La evidencia de la farmacogenética ha crecido rápidamente en las últimas décadas. Sin embargo, la solidez de la evidencia requerida para la implementación clínica de la farmacogenética es muy debatida. Si bien existen diferencias en la interpretación de la evidencia farmacogenética entre los recursos, se están realizando esfuerzos para la estandarización. Los datos de la encuesta ilustran el valor de las pruebas farmacogenéticas desde la perspectiva del paciente, y sus proveedores se consideran clave para garantizar el máximo beneficio de los resultados de las pruebas. Sin embargo, los médicos y las guías de práctica de las sociedades médicas a menudo se basan en datos para guiar las decisiones de tratamiento, que no siempre son factibles o éticas en farmacogenética. Por lo tanto, es necesario el reconocimiento de otros tipos de evidencia que apoyen la implementación farmacogenética. Entre los implementadores farmacogenéticos, la evidencia consistente de asociaciones farmacogenéticas se considera más crítica. En última instancia, llevar la farmacogenética a la práctica requerirá la consideración de las perspectivas de múltiples partes interesadas, manteniéndose particularmente en sintonía con la voz de la parte interesada final: el paciente.
Algunos centros médicos han adoptado las pruebas farmacogenéticas en la atención clínica de rutina, pero estos ejemplos de pruebas farmacogenéticas en la práctica siguen siendo limitados. Esto se debe en gran parte a las diferentes opiniones sobre el nivel de evidencia necesario para respaldar la implementación clínica. Específicamente, algunos argumentan a favor de los datos de ensayos controlados aleatorios (ECA) que demuestran que las pruebas farmacogenéticas mejoran los resultados de salud en comparación con la atención estándar no guiada por genotipos, antes de respaldar las pruebas como parte de la práctica clínica. Otros argumentan que la farmacogenética se somete a un estándar más alto que el requerido para otros factores específicos del paciente (p. ej., función renal y hepática) incorporados rutinariamente en las decisiones de prescripción sin evidencia de ECA. Por ejemplo, muchos fármacos de uso común, como la metformina, los inhibidores de la enzima convertidora de angiotensina y los anticoagulantes orales directos, se evitan o se ajustan a la dosis en función de la concentración de creatinina sérica sin pruebas de ECA que demuestren que mejoran los resultados de los pacientes. Es importante destacar que la voz del paciente, la parte interesada final, a menudo se pierde en las conversaciones sobre qué evidencia es importante para informar la implementación farmacogenómica. Estas diferentes perspectivas sobre la evidencia farmacogenética pueden influir drásticamente en la atención al paciente.

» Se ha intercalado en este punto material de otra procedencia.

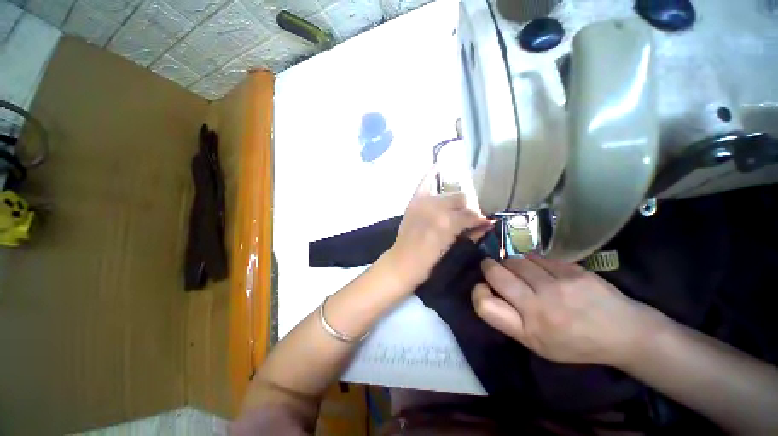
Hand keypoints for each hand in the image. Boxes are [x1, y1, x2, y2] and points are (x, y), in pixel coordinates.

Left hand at [386, 167, 491, 287]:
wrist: (403, 261)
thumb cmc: (429, 261)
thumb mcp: (452, 248)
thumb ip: (471, 233)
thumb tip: (487, 224)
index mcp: (447, 222)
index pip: (471, 214)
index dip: (480, 219)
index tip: (485, 223)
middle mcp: (436, 207)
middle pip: (462, 198)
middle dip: (469, 208)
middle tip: (469, 218)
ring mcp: (424, 202)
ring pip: (449, 194)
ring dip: (456, 201)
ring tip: (457, 208)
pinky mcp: (414, 201)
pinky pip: (425, 183)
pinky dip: (431, 174)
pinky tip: (438, 166)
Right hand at [472, 255, 661, 366]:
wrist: (624, 333)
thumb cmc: (575, 343)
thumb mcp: (538, 344)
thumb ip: (510, 319)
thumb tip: (488, 289)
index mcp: (528, 330)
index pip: (484, 304)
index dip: (478, 292)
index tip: (485, 288)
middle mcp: (537, 307)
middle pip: (494, 273)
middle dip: (489, 267)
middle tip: (493, 268)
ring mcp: (556, 286)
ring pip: (515, 260)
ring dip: (511, 263)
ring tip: (521, 270)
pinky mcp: (571, 271)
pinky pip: (537, 257)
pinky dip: (532, 260)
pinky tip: (541, 268)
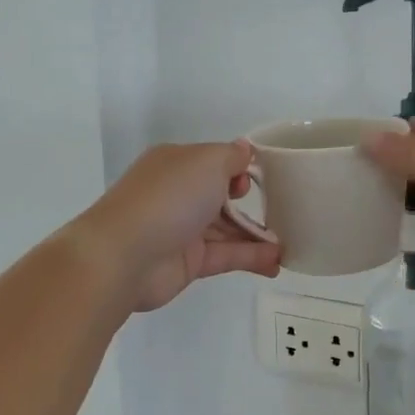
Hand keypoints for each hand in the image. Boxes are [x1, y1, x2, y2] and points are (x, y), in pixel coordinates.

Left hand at [75, 140, 281, 312]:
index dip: (240, 167)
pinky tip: (277, 262)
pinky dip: (251, 257)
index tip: (263, 177)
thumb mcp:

Existe una considerable variabilidad interindividual en cuanto a la eficacia y seguridad de los medicamentos. Aunque las razones de esto son multifactoriales, es bien sabido que los cambios genéticos que afectan a la absorción o el metabolismo de estos fármacos desempeñan un papel importante en la contribución. Comprender cómo estas variantes farmacogenéticas afectan la respuesta a los medicamentos, y aprovechar este conocimiento para guiar la prescripción, podría tener beneficios significativos para los pacientes y los servicios de salud.